Assertive regulators are bringing greater clarity and new challenges as they step up oversight of fintech innovation.

By Stuart Davis, Tom D. Evans, Nicola Higgs, Christian F. McDermott, David J. Walker, Brett Carr, Catherine Campbell, and Charlotte Collins

As the fast-growing fintech industry thrives, the sector has begun to attract greater regulatory scrutiny. We expect new legal and regulatory focus and oversight of those players operating on the unregulated perimeter of financial services.

While the level of supervision is set to increase and pose challenges for industry participants, a more robust regulatory environment could play into the hands of PE buyers and create opportunities for portfolio companies best able to navigate this rising regulation. In our view, PE firms must pay heed to the tone of more assertive regulators, but that approach coupled with new regulation will create a space in which firms in nascent fintech verticals can legitimately pursue their aims with greater certainty, no longer looking over their shoulders.

While the UK government is keen to stress that the new regulation will be applied proportionately, proposals are likely to result in the redirection of resources and attention of firms, and buyout firms should remain alert to changes that may impact a range of fintech investments.

Buy now, pay later (BNPL)

The BNPL sector was one of the success stories of the COVID-19 pandemic, as consumers sought short-term financing for online purchases. This popularity attracted attention and the UK government has now announced proposals to bring unregulated BNPL products within the (yet to be determined) scope of regulation. The proposals have potentially significant consequences for merchants who rely on these financing arrangements to convert baskets to sales, and regulated and unregulated lenders who are likely to see an increased compliance burden.

Payments and the crypto landscape

Elsewhere, HM Treasury’s (HMT’s) Payments Landscape Review has reviewed how regulation may develop for the payments sector. There is a clear indication that policymakers will continue to support the growth of open banking — which is dominated by fintech companies already attracting significant valuations — and they are prepared to remove regulation and legislation that could hinder its further adoption.

Suggestions that the Senior Managers and Certification regime be extended to payments firms is viewed by most as logical and will result in increased accountability for individuals running fintech businesses. Sponsor investor directors must be aware of the significant personal implications of being in scope.

Proposals to formalise a new regime for cryptoasset marketing may give a level of certainty to market operators, but appear overly strict and likely impractical for the sector. Wider proposals for new stablecoin and cryptoasset licensing and supervisory regimes offer certainty and opportunity, but they also bring the spectre of greater scrutiny and increased compliance costs.

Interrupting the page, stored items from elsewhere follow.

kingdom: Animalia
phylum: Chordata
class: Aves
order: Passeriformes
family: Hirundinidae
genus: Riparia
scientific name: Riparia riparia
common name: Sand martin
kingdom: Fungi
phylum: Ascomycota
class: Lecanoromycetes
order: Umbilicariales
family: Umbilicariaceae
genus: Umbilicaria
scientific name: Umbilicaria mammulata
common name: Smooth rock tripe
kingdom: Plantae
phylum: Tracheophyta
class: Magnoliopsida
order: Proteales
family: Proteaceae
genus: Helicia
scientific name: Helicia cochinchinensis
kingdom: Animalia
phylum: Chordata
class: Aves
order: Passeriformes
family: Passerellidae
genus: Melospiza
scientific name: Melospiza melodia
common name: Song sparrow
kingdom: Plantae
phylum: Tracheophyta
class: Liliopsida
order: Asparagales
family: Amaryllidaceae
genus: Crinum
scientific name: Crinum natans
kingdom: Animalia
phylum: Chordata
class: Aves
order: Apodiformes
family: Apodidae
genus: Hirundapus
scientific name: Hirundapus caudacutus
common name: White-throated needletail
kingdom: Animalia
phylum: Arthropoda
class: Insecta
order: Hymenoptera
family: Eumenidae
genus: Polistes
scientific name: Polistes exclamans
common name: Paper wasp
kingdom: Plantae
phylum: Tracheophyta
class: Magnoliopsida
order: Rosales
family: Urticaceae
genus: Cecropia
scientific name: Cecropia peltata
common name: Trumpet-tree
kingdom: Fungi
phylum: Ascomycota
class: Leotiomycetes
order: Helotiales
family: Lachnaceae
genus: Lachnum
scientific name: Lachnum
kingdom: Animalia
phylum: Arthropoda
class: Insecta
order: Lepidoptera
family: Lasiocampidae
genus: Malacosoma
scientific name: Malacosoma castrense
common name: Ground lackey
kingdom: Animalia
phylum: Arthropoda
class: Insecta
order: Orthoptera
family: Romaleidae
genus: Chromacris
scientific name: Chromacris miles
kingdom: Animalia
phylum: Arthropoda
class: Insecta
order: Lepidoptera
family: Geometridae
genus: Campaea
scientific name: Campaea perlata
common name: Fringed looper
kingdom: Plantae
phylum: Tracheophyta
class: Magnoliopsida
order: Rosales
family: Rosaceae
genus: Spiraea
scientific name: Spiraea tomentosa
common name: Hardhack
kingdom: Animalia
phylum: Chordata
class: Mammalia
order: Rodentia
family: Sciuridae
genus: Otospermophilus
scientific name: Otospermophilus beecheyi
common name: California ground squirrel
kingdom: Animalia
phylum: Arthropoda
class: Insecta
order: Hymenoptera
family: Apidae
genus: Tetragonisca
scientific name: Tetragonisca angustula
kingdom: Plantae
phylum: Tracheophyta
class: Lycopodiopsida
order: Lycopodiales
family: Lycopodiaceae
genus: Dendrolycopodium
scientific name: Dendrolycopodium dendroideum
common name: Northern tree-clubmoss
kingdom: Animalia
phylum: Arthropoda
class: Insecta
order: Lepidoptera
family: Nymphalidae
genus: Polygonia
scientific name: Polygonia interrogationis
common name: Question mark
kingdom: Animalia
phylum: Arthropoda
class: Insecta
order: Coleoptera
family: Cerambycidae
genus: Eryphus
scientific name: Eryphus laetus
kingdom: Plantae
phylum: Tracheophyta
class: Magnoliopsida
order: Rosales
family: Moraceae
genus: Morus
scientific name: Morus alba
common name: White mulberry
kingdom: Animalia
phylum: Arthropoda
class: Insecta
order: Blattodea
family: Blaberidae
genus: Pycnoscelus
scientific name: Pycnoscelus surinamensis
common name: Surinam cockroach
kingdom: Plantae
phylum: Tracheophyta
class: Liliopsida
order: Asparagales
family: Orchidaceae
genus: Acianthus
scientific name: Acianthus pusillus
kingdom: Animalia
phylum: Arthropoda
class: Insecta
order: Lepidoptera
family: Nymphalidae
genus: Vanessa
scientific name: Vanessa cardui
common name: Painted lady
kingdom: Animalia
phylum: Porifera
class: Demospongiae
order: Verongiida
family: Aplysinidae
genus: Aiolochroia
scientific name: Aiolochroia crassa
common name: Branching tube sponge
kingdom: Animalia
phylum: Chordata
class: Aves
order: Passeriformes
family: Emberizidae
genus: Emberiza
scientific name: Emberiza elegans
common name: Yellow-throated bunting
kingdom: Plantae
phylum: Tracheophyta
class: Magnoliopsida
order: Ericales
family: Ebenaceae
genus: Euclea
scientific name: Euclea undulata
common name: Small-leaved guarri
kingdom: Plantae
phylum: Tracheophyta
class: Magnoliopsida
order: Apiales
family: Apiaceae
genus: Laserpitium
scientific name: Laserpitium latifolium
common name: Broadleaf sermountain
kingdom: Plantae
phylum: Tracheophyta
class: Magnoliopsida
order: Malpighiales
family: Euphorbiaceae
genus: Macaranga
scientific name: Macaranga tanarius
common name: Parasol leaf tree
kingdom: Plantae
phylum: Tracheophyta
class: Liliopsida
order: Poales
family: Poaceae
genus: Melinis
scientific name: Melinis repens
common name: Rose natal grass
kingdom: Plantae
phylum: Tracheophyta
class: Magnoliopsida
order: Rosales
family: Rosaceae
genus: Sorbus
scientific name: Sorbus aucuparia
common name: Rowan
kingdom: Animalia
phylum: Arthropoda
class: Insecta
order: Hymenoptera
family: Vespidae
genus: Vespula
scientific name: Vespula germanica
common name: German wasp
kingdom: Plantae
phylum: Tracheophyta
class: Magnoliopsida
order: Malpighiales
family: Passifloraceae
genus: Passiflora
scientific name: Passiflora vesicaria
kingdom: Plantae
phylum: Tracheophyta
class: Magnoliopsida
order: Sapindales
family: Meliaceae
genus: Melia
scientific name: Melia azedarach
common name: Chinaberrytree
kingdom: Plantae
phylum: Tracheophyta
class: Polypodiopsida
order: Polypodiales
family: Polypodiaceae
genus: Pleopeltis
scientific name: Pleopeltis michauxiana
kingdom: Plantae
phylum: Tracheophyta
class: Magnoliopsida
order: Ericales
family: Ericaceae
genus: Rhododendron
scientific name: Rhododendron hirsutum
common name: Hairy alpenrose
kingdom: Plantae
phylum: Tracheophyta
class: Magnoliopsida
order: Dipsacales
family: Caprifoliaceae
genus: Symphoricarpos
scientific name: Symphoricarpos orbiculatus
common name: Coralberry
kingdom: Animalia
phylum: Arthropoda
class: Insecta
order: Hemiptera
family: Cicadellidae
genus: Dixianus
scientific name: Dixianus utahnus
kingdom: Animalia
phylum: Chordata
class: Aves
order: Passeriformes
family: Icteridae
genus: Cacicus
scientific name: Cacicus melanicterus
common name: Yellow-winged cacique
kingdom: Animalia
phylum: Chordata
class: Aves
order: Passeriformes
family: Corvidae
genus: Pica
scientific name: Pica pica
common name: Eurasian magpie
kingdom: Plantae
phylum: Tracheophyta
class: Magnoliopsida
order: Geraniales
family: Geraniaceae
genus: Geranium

Unregulated technical service providers

In addition, HMT and the Bank of England are looking at technical service providers that play, for example, a technological role in clearing or settlement within payment chains. Currently, many of these companies do not require a regulatory license, but they are increasingly viewed as having the potential to pose systemic risks. While formal oversight has been suggested in the HMT review and as part of the EU’s Retail Payments Strategy, we expect legal and regulatory changes will take time to be implemented and monitoring is advised.

A changing supervisory approach

The FCA’s formal transformation programme and intention to be more assertive should be noted and a stricter regulator prepared to “test [its] powers to the limit” should be expected. This development is already being seen in practice through:

  • A higher bar for, and more careful scrutiny of, authorisation and registration applications (e.g., for crypto and payments firms) resulting in mass rejections and severe delays
  • Delays to the assessment of other regulatory notifications and applications
  • The use of the Brexit temporary permission regime review process to reassess firms
  • Transferring certain important decision-making powers (e.g., on licensing and criminal and civil matters) to the FCA and away from the industry-led Regulatory Decisions Committee that operates separately from the FCA.

Overseas regulators are equally expected to adopt more regulation and heightened supervision as the global fintech market grows. EU initiatives including MiCAR, covering the cryptoasset market, and the EU Retail Payments Strategy, are expected to lead to greater and more sophisticated regulation and increased supervisory focus of the sector as a whole.